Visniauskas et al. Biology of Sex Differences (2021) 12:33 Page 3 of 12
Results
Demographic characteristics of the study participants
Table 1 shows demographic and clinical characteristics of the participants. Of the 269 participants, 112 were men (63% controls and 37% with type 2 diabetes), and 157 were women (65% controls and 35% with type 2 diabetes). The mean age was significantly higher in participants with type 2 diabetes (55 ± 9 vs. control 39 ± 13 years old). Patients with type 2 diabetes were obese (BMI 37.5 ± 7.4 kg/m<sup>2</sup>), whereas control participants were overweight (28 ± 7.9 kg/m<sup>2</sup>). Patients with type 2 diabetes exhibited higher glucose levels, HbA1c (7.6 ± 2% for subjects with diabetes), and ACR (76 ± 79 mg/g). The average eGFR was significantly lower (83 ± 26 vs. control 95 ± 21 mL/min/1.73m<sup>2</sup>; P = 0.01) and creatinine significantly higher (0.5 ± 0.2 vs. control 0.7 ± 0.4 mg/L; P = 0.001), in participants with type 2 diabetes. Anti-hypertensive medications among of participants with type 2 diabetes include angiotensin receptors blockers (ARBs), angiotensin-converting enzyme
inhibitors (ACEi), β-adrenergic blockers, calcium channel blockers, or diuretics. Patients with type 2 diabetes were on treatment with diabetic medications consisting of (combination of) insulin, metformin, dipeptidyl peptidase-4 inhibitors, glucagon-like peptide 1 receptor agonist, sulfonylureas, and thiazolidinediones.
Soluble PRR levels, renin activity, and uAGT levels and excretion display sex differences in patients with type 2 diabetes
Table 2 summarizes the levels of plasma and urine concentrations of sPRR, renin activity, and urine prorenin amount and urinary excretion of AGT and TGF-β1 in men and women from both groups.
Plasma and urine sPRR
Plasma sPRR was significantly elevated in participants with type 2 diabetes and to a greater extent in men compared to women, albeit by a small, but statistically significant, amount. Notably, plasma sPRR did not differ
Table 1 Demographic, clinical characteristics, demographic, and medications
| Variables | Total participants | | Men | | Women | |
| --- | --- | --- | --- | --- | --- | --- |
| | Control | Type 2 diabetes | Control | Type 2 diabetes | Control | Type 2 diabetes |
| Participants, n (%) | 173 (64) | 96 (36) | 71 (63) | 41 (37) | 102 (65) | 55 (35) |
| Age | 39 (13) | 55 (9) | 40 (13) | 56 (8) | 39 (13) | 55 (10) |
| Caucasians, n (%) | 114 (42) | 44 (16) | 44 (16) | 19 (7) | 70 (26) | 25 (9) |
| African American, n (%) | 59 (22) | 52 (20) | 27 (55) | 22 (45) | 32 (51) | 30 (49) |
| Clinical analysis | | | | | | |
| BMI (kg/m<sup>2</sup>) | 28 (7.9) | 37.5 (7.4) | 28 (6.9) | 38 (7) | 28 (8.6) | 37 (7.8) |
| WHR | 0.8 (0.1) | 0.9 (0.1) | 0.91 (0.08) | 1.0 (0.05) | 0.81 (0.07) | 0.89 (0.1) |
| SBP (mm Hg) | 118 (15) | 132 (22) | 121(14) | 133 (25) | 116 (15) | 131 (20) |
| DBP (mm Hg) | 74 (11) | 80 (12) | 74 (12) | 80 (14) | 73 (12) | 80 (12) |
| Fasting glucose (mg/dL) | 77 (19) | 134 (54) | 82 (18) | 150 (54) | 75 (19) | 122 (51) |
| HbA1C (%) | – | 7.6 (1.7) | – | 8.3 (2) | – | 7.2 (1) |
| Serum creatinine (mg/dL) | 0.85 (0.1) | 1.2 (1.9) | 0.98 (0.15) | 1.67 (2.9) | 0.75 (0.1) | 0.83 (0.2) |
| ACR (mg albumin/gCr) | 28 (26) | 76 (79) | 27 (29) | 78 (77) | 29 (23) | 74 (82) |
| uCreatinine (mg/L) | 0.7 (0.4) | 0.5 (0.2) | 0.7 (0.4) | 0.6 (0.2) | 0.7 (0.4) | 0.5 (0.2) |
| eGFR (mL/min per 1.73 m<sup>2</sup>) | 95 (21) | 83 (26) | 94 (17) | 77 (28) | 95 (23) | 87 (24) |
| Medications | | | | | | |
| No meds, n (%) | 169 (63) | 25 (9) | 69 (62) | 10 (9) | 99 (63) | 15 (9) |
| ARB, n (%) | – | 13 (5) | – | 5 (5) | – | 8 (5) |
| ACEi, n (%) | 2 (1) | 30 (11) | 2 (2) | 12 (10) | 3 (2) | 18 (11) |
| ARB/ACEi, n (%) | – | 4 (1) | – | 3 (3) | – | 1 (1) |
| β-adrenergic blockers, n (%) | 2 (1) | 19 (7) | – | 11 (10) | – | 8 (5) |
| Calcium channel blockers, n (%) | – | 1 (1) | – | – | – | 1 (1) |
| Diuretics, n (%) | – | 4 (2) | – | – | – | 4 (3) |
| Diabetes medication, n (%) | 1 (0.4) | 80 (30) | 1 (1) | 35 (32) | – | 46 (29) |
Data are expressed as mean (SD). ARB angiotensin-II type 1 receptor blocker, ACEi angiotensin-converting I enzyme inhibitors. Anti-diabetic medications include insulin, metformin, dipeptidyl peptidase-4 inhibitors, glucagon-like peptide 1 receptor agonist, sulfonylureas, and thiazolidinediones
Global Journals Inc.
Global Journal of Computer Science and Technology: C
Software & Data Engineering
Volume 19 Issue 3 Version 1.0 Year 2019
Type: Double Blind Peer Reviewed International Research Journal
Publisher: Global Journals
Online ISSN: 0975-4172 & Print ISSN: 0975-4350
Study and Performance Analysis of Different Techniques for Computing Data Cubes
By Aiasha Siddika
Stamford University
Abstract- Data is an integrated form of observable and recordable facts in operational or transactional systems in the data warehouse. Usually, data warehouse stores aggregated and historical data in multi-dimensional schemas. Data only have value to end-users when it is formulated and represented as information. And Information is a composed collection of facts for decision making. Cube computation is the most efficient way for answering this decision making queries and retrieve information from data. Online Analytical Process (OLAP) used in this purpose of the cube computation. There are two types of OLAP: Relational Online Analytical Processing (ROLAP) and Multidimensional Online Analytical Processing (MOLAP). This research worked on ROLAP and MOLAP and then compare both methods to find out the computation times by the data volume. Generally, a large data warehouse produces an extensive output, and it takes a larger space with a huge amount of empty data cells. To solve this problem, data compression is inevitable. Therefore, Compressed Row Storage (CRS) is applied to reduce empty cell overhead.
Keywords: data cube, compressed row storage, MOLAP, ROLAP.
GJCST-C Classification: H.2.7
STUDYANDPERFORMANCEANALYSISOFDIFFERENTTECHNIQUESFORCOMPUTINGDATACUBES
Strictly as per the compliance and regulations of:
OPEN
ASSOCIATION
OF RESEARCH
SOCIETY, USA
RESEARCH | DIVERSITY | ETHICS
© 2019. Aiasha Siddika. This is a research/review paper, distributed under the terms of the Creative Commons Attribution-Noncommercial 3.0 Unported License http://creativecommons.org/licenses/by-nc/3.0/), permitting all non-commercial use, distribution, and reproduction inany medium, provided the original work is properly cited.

● **Prompt**: The expected answer is every line above in which the word "Journals" appears.

● **Output below**:
Global Journals Inc.
Publisher: Global Journals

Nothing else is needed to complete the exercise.